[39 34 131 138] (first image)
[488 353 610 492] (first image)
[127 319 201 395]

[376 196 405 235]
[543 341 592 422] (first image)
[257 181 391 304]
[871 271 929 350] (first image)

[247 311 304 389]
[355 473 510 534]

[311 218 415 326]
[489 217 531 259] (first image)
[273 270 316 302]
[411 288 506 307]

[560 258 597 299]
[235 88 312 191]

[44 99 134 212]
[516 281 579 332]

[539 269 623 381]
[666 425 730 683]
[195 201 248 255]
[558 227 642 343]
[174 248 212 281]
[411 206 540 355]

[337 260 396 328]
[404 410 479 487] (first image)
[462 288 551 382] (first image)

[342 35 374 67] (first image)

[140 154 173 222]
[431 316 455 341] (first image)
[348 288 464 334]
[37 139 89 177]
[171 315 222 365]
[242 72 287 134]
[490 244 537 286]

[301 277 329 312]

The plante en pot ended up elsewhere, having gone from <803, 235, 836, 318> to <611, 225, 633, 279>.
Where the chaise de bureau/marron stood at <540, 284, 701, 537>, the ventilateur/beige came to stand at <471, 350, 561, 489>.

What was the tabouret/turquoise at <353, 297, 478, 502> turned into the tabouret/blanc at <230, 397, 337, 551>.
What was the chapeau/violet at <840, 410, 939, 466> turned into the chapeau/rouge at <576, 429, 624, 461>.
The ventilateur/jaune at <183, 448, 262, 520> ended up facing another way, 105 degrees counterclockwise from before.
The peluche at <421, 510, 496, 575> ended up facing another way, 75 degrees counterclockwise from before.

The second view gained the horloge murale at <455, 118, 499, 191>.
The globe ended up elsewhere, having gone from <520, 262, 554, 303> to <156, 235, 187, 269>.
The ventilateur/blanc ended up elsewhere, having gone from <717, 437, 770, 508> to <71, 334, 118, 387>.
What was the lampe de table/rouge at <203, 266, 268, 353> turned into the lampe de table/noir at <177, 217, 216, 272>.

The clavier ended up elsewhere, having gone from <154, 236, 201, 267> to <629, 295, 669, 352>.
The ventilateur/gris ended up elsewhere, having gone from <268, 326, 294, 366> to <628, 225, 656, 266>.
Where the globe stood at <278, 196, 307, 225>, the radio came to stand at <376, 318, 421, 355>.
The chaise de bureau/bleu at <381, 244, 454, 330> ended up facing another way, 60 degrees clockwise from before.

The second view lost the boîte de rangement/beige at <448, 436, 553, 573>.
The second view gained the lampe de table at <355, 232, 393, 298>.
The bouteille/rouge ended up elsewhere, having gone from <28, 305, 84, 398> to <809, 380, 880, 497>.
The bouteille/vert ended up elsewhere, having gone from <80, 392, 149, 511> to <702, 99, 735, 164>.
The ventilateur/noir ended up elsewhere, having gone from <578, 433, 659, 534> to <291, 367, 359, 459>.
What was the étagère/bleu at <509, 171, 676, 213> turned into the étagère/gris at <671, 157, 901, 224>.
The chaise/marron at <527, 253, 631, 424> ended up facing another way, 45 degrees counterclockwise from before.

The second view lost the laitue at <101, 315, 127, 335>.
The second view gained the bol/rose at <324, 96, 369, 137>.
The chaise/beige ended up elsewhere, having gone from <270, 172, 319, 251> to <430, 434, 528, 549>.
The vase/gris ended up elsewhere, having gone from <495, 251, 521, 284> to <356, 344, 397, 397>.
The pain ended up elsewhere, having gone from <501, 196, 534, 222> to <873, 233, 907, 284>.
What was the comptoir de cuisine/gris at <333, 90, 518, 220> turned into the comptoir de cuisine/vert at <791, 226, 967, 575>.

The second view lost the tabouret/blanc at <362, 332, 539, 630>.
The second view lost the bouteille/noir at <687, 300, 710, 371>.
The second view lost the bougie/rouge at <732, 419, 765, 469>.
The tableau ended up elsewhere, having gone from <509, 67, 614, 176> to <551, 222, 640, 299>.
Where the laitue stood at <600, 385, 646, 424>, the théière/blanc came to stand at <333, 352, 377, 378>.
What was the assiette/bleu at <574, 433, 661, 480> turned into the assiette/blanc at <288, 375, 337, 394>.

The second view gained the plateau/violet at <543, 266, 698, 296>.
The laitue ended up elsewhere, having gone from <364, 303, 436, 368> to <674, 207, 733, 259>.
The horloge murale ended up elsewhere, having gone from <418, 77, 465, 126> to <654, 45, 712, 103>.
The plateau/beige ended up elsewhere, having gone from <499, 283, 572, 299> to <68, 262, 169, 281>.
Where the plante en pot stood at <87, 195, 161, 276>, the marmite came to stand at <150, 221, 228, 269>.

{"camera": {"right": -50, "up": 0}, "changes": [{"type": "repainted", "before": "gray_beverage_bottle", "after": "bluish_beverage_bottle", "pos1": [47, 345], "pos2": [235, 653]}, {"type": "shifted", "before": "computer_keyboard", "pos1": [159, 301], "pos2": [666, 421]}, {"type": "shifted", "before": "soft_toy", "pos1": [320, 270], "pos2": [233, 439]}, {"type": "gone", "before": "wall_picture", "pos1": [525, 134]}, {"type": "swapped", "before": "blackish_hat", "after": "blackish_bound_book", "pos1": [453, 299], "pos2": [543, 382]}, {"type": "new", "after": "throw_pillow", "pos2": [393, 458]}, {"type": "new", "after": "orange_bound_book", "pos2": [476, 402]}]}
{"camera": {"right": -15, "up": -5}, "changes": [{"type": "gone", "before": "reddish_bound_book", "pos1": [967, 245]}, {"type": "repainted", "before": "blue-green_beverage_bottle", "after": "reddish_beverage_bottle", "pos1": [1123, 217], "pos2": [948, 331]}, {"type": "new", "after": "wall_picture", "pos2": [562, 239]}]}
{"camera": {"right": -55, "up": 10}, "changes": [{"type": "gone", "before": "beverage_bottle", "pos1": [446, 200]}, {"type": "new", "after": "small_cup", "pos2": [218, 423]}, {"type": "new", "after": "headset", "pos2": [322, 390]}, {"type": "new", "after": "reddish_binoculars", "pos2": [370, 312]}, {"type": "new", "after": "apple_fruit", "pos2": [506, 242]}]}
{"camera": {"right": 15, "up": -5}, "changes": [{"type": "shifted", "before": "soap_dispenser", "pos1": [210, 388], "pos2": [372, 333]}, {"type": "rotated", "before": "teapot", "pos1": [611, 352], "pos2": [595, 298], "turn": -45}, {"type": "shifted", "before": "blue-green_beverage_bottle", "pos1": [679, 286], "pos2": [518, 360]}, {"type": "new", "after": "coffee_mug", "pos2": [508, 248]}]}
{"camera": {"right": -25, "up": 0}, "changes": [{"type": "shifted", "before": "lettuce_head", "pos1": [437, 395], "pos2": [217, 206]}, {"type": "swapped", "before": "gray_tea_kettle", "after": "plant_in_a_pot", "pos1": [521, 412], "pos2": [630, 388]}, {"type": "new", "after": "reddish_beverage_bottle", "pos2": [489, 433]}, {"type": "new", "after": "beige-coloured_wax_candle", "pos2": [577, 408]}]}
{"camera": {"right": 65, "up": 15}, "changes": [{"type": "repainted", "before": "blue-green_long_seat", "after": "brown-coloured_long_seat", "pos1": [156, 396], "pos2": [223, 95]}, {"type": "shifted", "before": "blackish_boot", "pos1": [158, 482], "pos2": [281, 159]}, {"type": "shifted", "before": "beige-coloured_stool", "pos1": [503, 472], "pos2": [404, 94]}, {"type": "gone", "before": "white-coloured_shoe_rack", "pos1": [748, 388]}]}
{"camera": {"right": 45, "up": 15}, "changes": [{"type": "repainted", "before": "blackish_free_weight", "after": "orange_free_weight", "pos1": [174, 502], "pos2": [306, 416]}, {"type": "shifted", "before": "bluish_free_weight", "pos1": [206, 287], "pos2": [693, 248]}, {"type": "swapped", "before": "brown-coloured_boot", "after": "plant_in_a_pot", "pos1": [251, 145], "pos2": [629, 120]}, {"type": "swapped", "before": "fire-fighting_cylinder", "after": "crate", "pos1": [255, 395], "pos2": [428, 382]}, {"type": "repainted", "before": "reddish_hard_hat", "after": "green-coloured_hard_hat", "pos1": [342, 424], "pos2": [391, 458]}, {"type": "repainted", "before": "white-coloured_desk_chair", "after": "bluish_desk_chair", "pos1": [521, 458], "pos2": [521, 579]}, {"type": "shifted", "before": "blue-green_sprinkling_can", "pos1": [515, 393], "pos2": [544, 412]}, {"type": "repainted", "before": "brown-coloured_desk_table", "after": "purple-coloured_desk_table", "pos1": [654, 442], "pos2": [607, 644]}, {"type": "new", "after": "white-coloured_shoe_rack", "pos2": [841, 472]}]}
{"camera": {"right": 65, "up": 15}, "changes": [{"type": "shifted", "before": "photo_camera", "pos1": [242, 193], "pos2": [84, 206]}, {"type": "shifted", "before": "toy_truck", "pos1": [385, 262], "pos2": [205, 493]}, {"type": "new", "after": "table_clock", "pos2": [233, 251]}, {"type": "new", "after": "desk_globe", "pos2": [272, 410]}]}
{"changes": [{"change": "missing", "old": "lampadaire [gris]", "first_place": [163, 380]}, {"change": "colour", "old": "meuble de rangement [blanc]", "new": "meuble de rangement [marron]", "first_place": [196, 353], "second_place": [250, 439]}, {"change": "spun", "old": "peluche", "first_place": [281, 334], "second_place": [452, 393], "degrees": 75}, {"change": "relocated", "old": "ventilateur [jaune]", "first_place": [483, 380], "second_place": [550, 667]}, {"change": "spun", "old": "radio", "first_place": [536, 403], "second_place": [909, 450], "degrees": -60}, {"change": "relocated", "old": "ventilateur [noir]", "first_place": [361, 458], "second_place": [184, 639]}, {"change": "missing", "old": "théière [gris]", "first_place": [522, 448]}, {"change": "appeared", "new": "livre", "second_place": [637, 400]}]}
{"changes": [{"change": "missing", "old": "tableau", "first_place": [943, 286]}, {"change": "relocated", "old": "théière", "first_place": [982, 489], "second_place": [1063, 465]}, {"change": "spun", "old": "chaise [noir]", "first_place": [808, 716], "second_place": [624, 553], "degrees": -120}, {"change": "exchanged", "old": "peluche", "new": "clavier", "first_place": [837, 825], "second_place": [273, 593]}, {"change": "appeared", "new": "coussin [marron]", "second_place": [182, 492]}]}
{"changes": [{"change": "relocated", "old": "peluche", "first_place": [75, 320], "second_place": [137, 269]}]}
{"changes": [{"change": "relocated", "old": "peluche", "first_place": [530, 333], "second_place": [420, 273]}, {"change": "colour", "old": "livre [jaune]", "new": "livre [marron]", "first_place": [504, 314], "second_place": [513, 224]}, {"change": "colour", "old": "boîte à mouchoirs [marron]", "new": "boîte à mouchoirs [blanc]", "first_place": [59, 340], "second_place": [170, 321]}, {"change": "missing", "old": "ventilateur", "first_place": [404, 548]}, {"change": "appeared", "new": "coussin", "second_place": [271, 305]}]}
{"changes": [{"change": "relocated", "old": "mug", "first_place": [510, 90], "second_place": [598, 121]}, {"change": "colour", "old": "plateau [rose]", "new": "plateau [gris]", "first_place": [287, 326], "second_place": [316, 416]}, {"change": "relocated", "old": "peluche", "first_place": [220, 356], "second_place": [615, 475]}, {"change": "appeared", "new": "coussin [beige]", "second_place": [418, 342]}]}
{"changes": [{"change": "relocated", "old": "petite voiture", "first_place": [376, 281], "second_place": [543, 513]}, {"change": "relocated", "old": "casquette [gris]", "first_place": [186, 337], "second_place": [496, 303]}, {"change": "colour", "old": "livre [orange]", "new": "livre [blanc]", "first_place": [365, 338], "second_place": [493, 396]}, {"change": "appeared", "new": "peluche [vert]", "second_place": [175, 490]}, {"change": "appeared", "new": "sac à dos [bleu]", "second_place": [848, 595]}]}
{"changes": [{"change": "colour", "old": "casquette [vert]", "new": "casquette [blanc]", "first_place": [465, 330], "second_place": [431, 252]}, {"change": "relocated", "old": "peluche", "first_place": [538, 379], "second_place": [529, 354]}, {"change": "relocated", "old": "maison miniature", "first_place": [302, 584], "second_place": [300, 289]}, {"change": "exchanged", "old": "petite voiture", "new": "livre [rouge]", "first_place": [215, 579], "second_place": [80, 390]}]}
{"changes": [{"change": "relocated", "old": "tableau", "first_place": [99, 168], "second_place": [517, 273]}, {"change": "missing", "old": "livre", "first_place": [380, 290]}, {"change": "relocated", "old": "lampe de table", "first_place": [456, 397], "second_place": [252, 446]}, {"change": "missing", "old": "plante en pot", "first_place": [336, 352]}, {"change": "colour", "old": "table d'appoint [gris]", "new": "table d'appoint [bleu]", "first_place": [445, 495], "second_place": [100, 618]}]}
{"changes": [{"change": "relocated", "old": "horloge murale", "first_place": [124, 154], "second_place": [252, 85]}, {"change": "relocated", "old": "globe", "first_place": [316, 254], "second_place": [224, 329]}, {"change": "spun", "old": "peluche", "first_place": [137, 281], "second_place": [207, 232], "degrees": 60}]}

*****

Required work: Set the lines down exactly, from the first line of the records to the line where "The plante en pot ended" appears, with both ends kept.

Exercise solution:
[39 34 131 138] (first image)
[488 353 610 492] (first image)
[127 319 201 395]

[376 196 405 235]
[543 341 592 422] (first image)
[257 181 391 304]
[871 271 929 350] (first image)

[247 311 304 389]
[355 473 510 534]

[311 218 415 326]
[489 217 531 259] (first image)
[273 270 316 302]
[411 288 506 307]

[560 258 597 299]
[235 88 312 191]

[44 99 134 212]
[516 281 579 332]

[539 269 623 381]
[666 425 730 683]
[195 201 248 255]
[558 227 642 343]
[174 248 212 281]
[411 206 540 355]

[337 260 396 328]
[404 410 479 487] (first image)
[462 288 551 382] (first image)

[342 35 374 67] (first image)

[140 154 173 222]
[431 316 455 341] (first image)
[348 288 464 334]
[37 139 89 177]
[171 315 222 365]
[242 72 287 134]
[490 244 537 286]

[301 277 329 312]

The plante en pot ended up elsewhere, having gone from <803, 235, 836, 318> to <611, 225, 633, 279>.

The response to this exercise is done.